In a race where the contenders were decided early, Royle was one of the leaders out of the water beside teammates Ryan Fisher and Joshua Amberger, and South Africa’s Henri Schoeman and Russia’s Igor Polyanskiy.
But with the first 31 men out of the water within 20 seconds of the leaders, a large lead group of just over 20 athletes started to form on the first lap of the bike. However Amberger, Bishop and New Zealand’s Tom Davison made sure they didn’t hang around long, setting a blistering pace at the front on the hilly bike course. Within two laps, the lead group had dwindled to nine athletes, including the three Australians, Davison, Bishop, Polyanskiy, Alarza and Frenchmen Pierre Le Corre and Anthony Pujades.
Apart from Jason Wilson (BAR) bridging up solo at the halfway mark, that’s how the lead group stayed for the 40km bike as they continued to increase their lead on the chase group.

* [Stated task A]:
List every athlete that the triathlon race report names as one of the leaders out of the water.
* [Stated task B]:
Carry the triathlon race report forward from its last sentence.
The records that come next are separate material and have no connection to the triathlon race report.

* [Data provided]:
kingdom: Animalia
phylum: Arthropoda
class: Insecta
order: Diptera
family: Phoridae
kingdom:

...

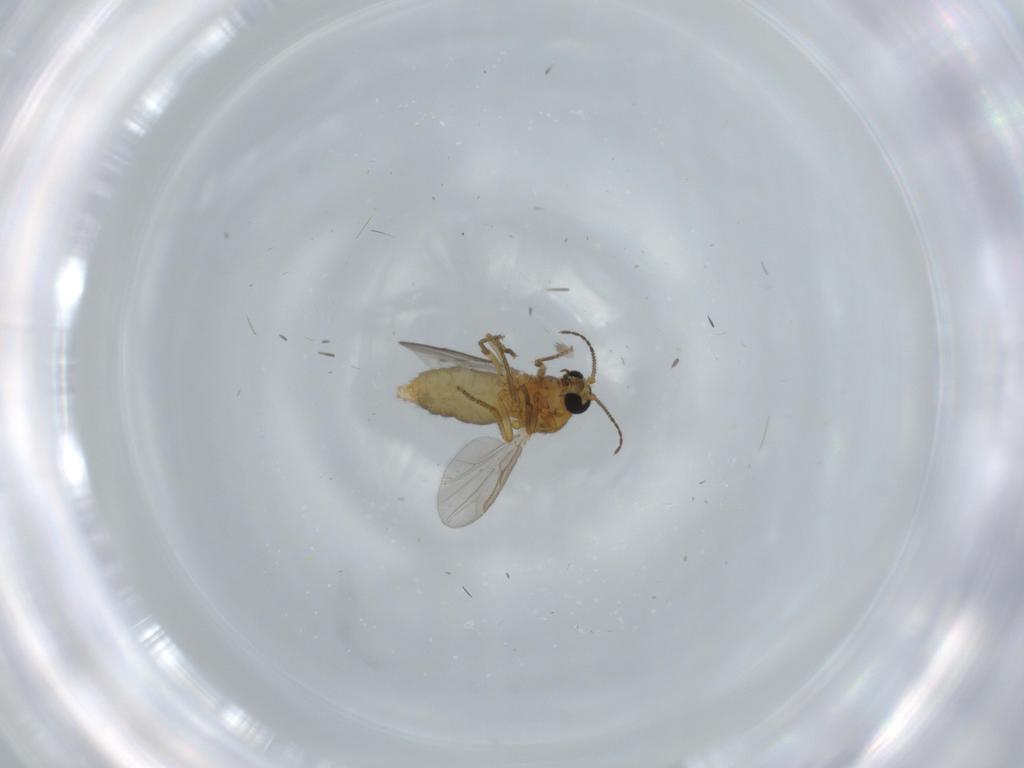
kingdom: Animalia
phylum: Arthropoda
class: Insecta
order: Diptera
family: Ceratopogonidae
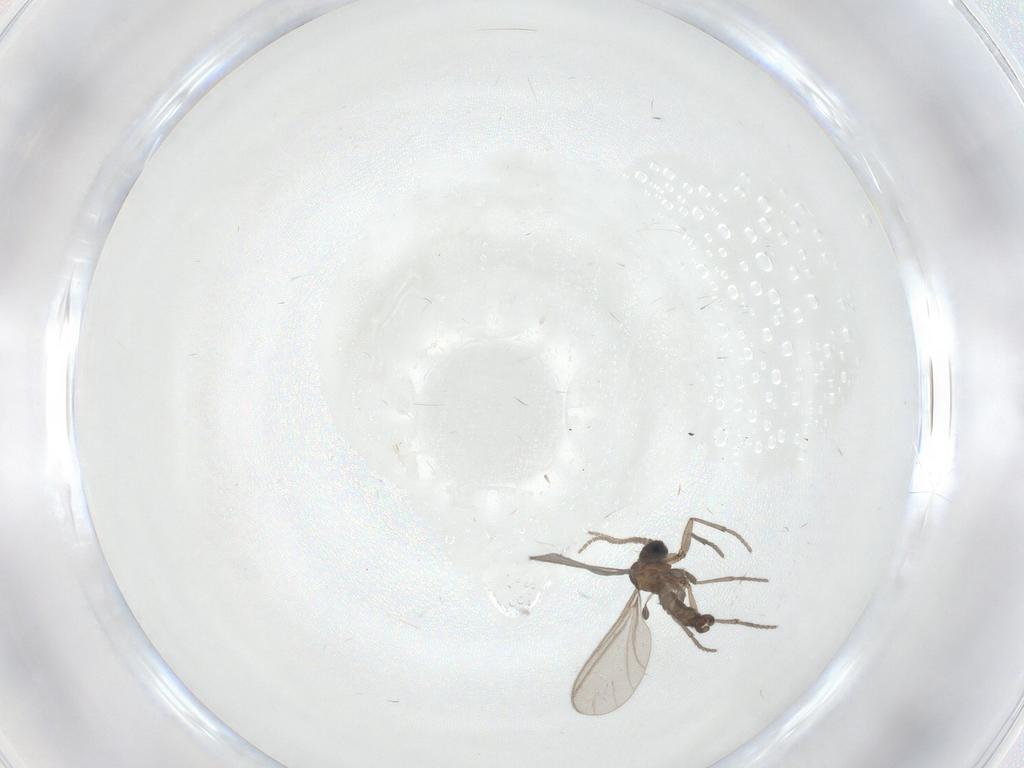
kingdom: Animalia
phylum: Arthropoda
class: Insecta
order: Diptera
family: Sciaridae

* [Written reply A]:
Royle, Ryan Fisher, Joshua Amberger, Henri Schoeman, Igor Polyanskiy

* [Written reply B]:
While those ten entered T2 together, they started to peel away soon after as Fisher set the pace up front. While Le Corre tried to make a move in the third lap of the run, he was reeled back in by Bishop. On the final run lap Fisher dropped, leaving a four-man race for the title between Le Corre, Royle, Bishop and Alarza.
But with a few hundred metres to go, it was clear it was Royle’s race as he played out his plan to perfection and powered away from Alarza. Bishop finished just one second behind the Spaniard to claim his second consecutive ITU Under23 World Championship bronze medal. He said he deliberately hammered the bike to try and fend off his competition, but it didn’t quite work.
“The bike course is awesome, I wish more races were like that,” Bishop said. “I tried my hardest to hurt the legs of the guys and take the kick out of them but I didn’t quite do it and I got third again, but I tried my hardest and I’m content with that, getting a medal at a world championships is pretty good.”
The 2011 Under23 World Champion Matthew Sharp had a tough race after missing out on the lead bike group, but did post the equal fastest run split of the day of 31:04 to run through the field and finish sixth, while the USA’s Gregory Billington and Australia’s Ryan Bailie also made up significant time in the run to put themselves into the top ten.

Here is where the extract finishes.